Estimating Performance#

After preparing your data and monitoring summary statistics, the next step in evaluating your entity resolution (ER) system is estimating performance metrics.

Note

Estimating these metrics is not as straightforward as one might assume. Naive computation of performance metrics using benchmark datasets can lead to biased and over-optimistic results. This is due to the non-linear scaling of entity resolution: while it might be easy to disambiguate a small benchmark dataset, the complexity of the problem grows quadratically with the dataset size. Therefore, to obtain reliable and representative performance estimators, it is crucial to consider the entire population of interest and account for the sampling processes and biases.

In this guide, we will discuss how to estimate performance metrics using the ER-Evaluation package, emphasizing the importance of applying sampling weights alongside predictions and benchmark data.

To estimate performance metrics, you will need:

  • Predicted clusters: Predicted entity clusters for a set of records or entity mentions, usually the main output of an ER system.

  • Reference/benchmark data: A trusted benchmark dataset or reference disambiguation for “ground truth” data, typically containing 200 to 400 disambiguated entities.

  • Sampling weights: Weights applied to account for the sampling process and biases, such as “uniform” weights or “cluster_size” weights for sampling with probability proportional to cluster size.

Note

Sampling weights correct for biases in performance metric estimation when working with sampled data. They can be derived from the sampling design and selection probabilities, or estimated using propensity scoring techniques. For instance, in probability proportional to cluster size sampling (sampling records at random), weights are calculated as the inverse of each cluster size. Incorporating sampling weights ensures accurate performance metric estimation, accounting for non-representative reference datasets or unequal selection probabilities.

Available Performance Metric Estimators#

The ER-Evaluation package provides functions to estimate various performance metrics and summary statistics, such as B-cubed precision and recall, cluster precision and recall, F-scores, matching rate, homonymy rate, and name variation rate. Refer to the module documentation for a comprehensive list of available functions.

Estimating Metrics#

To estimate performance metrics, use the functions provided by the module. These functions accept a predicted disambiguation, a set of ground truth clusters, and a set of cluster sampling weights as input. They return an estimate of the performance metric along with an estimate of the standard deviation.
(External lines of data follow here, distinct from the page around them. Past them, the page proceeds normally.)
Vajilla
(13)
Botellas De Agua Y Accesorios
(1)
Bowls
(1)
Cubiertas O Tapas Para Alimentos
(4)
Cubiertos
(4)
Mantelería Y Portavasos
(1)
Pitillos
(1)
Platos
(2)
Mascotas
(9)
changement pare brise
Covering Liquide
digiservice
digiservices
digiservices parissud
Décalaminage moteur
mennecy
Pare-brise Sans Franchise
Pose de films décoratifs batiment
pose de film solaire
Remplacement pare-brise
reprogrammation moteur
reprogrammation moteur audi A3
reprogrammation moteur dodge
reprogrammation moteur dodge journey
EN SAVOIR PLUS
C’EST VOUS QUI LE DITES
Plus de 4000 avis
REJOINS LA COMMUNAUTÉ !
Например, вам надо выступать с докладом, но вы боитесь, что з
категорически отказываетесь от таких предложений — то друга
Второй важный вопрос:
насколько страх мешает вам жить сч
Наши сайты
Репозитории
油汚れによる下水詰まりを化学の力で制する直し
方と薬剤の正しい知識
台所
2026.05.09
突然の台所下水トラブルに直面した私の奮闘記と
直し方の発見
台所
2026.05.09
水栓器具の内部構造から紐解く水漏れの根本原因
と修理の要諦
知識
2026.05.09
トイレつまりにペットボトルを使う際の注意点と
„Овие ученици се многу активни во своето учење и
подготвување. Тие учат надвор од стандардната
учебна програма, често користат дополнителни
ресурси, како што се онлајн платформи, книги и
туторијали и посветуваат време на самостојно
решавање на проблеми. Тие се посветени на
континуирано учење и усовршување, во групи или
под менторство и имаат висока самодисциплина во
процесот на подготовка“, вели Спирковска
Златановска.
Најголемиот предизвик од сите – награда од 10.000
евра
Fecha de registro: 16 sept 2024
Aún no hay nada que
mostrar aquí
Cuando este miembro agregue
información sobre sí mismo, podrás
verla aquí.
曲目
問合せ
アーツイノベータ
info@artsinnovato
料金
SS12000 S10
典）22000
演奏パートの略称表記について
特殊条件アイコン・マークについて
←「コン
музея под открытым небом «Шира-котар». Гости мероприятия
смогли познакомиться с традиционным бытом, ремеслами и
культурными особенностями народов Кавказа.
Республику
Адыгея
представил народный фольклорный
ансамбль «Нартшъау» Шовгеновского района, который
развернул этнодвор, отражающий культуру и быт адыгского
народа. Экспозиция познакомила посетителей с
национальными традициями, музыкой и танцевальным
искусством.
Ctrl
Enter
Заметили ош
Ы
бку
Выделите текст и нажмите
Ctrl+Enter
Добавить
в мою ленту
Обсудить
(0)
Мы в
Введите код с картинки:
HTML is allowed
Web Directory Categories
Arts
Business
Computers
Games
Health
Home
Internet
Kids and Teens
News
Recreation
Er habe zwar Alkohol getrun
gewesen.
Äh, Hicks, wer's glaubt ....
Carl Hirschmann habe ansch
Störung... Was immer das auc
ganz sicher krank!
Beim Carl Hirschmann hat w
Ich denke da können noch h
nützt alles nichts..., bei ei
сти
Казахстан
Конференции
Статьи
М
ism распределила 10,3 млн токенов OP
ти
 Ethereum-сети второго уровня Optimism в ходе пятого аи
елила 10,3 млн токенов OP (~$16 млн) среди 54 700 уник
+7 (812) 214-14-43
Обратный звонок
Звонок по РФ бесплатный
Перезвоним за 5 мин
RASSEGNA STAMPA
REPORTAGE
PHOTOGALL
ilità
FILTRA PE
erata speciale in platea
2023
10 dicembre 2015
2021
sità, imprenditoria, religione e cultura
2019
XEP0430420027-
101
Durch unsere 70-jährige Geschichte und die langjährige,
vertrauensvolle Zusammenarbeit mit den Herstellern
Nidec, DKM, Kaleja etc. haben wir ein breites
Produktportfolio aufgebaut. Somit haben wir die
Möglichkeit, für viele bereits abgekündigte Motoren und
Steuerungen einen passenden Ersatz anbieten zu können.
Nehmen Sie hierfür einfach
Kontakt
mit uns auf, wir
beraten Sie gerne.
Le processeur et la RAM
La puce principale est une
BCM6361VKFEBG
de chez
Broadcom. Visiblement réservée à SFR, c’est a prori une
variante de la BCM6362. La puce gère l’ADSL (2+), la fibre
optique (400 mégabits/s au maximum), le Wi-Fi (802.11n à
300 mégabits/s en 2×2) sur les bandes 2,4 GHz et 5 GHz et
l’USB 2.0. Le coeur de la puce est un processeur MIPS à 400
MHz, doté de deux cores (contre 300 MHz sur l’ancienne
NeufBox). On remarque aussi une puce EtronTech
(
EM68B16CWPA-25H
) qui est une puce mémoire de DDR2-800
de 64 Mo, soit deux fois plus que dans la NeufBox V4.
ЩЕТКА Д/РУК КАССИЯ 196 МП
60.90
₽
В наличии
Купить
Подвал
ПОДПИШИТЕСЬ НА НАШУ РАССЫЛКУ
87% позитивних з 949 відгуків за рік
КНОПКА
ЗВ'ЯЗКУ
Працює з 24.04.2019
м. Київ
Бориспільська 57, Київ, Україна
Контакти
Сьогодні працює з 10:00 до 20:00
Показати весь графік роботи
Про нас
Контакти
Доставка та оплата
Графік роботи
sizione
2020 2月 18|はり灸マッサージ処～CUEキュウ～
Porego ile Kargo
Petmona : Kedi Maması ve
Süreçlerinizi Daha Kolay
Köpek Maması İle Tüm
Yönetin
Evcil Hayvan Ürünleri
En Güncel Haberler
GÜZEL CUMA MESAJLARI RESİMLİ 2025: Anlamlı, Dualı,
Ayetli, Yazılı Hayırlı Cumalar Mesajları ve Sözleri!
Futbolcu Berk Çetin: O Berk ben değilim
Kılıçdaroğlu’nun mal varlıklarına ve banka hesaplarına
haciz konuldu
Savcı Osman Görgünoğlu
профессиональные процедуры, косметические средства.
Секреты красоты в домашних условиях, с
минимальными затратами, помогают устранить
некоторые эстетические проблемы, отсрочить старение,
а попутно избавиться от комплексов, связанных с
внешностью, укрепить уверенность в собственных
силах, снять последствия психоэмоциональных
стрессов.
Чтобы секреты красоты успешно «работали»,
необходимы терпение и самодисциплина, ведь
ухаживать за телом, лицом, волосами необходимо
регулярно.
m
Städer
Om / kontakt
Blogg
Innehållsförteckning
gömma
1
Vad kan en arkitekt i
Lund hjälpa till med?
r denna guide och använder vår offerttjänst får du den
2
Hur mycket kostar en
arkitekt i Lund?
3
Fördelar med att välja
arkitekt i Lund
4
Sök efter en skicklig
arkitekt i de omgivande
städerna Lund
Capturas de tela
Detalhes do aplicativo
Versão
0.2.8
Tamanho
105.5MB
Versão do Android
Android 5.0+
Here’s an example using the er_evaluation.pairwise_precision_estimator() function, and continuing with PatentsView’s disambiguation of a subset inventor names on granted patents as our running example. The “reference” benchmark data is a sample of inventor clusters, where the sampling probabilities were chosen to be proportional to cluster size.

import pandas as pd
import er_evaluation as ee

predictions, reference = ee.load_pv_disambiguations()
prediction = predictions[pd.Timestamp('2017-08-08')]

ee.pairwise_precision_estimator(prediction, reference, weights="cluster_size")
(0.5682905929738009, 0.10762619520264015)

Note

Our performance metric estimators use information about the whole disambiguation, including elements that are not part of the benchmark dataset. As such, the entire predicted disambiguation should be provided as a first argument to estimators. Providing only a subset of the predicted disambiguation, such as the subset that intersects the benchmark data, will lead to erroneous results.

Estimating Multiple Metrics#

You can use the er_evaluation.estimates_table() function to estimate multiple metrics at once for multiple disambiguations:

ee.estimates_table(predictions, samples_weights={"Sample 1": {"sample":reference, "weights":"cluster_size"}})
prediction sample_weights estimator value std
0 2017-08-08 Sample 1 pairwise_precision 0.568291 0.107626
1 2017-08-08 Sample 1 pairwise_recall 0.961092 0.009080
2 2017-08-08 Sample 1 pairwise_f 0.720135 0.083511
3 2017-08-08 Sample 1 cluster_precision 1.590564 0.127525
4 2017-08-08 Sample 1 cluster_recall 0.816566 0.026620
... ... ... ... ... ...
115 2022-06-30 Sample 1 cluster_precision 1.956251 0.164533
116 2022-06-30 Sample 1 cluster_recall 0.774960 0.029681
117 2022-06-30 Sample 1 cluster_f 1.111095 0.052049
118 2022-06-30 Sample 1 b_cubed_precision 0.895336 0.019149
119 2022-06-30 Sample 1 b_cubed_recall 0.985940 0.004212

120 rows × 5 columns

Note

Note that the cluster_precision estimates are higher than 1.0 in this example, which is not a realistic estimate. This is due to the fact that the predictions used in this example are only a subset of the entire disambiguation. As previously noted, this causes some of the estimates to be significantly biased. In a real application, the entire disambiguations (here membership vectors with millions of rows) should be provided rather than the toy subset.

Plots#

Helper visualization functions <visualizations>_ are available in the module:

ee.plot_estimates(predictions, {"sample":reference, "weights":"cluster_size"})

The plot shows the performance metric estimates as well as error bars corresponding to +/- 1 estimated standard deviation.